_How to complete this task_: A verbatim copy of all the data is required; the pictures should not appear in it.

#### Entries supplied

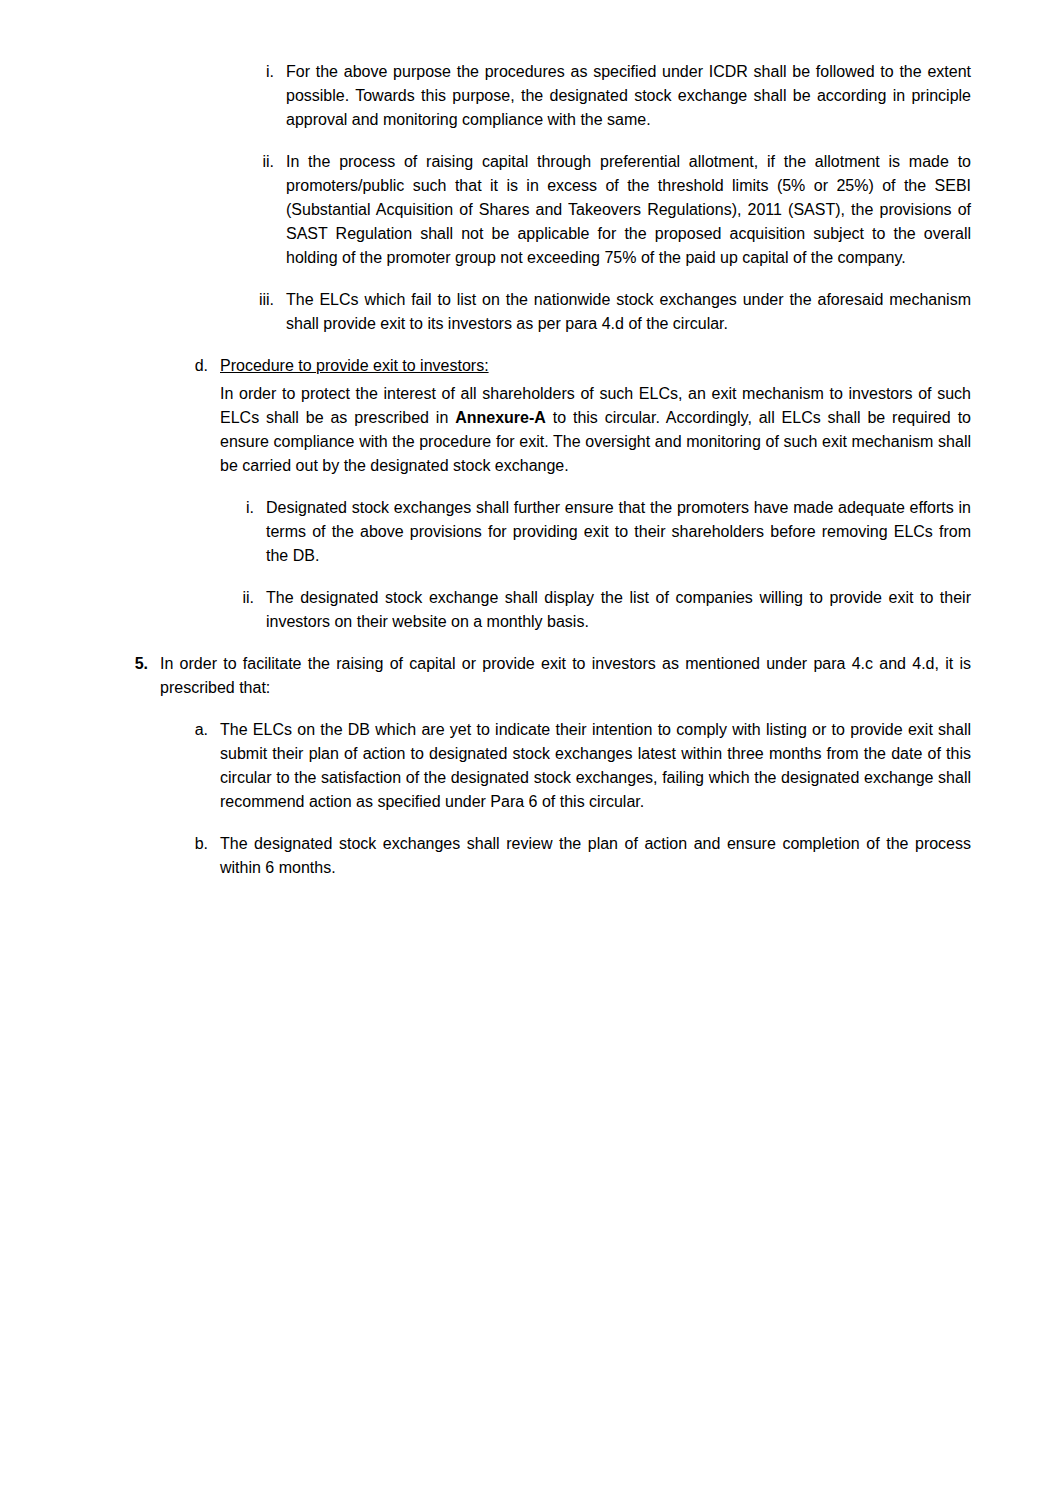i.
For the above purpose the procedures as specified under ICDR shall be followed to the extent possible. Towards this purpose, the designated stock exchange shall be according in principle approval and monitoring compliance with the same.
ii.
In the process of raising capital through preferential allotment, if the allotment is made to promoters/public such that it is in excess of the threshold limits (5% or 25%) of the SEBI (Substantial Acquisition of Shares and Takeovers Regulations), 2011 (SAST), the provisions of SAST Regulation shall not be applicable for the proposed acquisition subject to the overall holding of the promoter group not exceeding 75% of the paid up capital of the company.
iii.
The ELCs which fail to list on the nationwide stock exchanges under the aforesaid mechanism shall provide exit to its investors as per para 4.d of the circular.
d.
Procedure to provide exit to investors:
In order to protect the interest of all shareholders of such ELCs, an exit mechanism to investors of such ELCs shall be as prescribed in Annexure-A to this circular. Accordingly, all ELCs shall be required to ensure compliance with the procedure for exit. The oversight and monitoring of such exit mechanism shall be carried out by the designated stock exchange.
i.
Designated stock exchanges shall further ensure that the promoters have made adequate efforts in terms of the above provisions for providing exit to their shareholders before removing ELCs from the DB.
ii.
The designated stock exchange shall display the list of companies willing to provide exit to their investors on their website on a monthly basis.
5.
In order to facilitate the raising of capital or provide exit to investors as mentioned under para 4.c and 4.d, it is prescribed that:
a.
The ELCs on the DB which are yet to indicate their intention to comply with listing or to provide exit shall submit their plan of action to designated stock exchanges latest within three months from the date of this circular to the satisfaction of the designated stock exchanges, failing which the designated exchange shall recommend action as specified under Para 6 of this circular.
b.
The designated stock exchanges shall review the plan of action and ensure completion of the process within 6 months.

########

_Solution for this problem_:
i.
For the above purpose the procedures as specified under ICDR shall be followed to the extent possible. Towards this purpose, the designated stock exchange shall be according in principle approval and monitoring compliance with the same.
ii.
In the process of raising capital through preferential allotment, if the allotment is made to promoters/public such that it is in excess of the threshold limits (5% or 25%) of the SEBI (Substantial Acquisition of Shares and Takeovers Regulations), 2011 (SAST), the provisions of SAST Regulation shall not be applicable for the proposed acquisition subject to the overall holding of the promoter group not exceeding 75% of the paid up capital of the company.
iii.
The ELCs which fail to list on the nationwide stock exchanges under the aforesaid mechanism shall provide exit to its investors as per para 4.d of the circular.
d.
Procedure to provide exit to investors:
In order to protect the interest of all shareholders of such ELCs, an exit mechanism to investors of such ELCs shall be as prescribed in Annexure-A to this circular. Accordingly, all ELCs shall be required to ensure compliance with the procedure for exit. The oversight and monitoring of such exit mechanism shall be carried out by the designated stock exchange.
i.
Designated stock exchanges shall further ensure that the promoters have made adequate efforts in terms of the above provisions for providing exit to their shareholders before removing ELCs from the DB.
ii.
The designated stock exchange shall display the list of companies willing to provide exit to their investors on their website on a monthly basis.
5.
In order to facilitate the raising of capital or provide exit to investors as mentioned under para 4.c and 4.d, it is prescribed that:
a.
The ELCs on the DB which are yet to indicate their intention to comply with listing or to provide exit shall submit their plan of action to designated stock exchanges latest within three months from the date of this circular to the satisfaction of the designated stock exchanges, failing which the designated exchange shall recommend action as specified under Para 6 of this circular.
b.
The designated stock exchanges shall review the plan of action and ensure completion of the process within 6 months.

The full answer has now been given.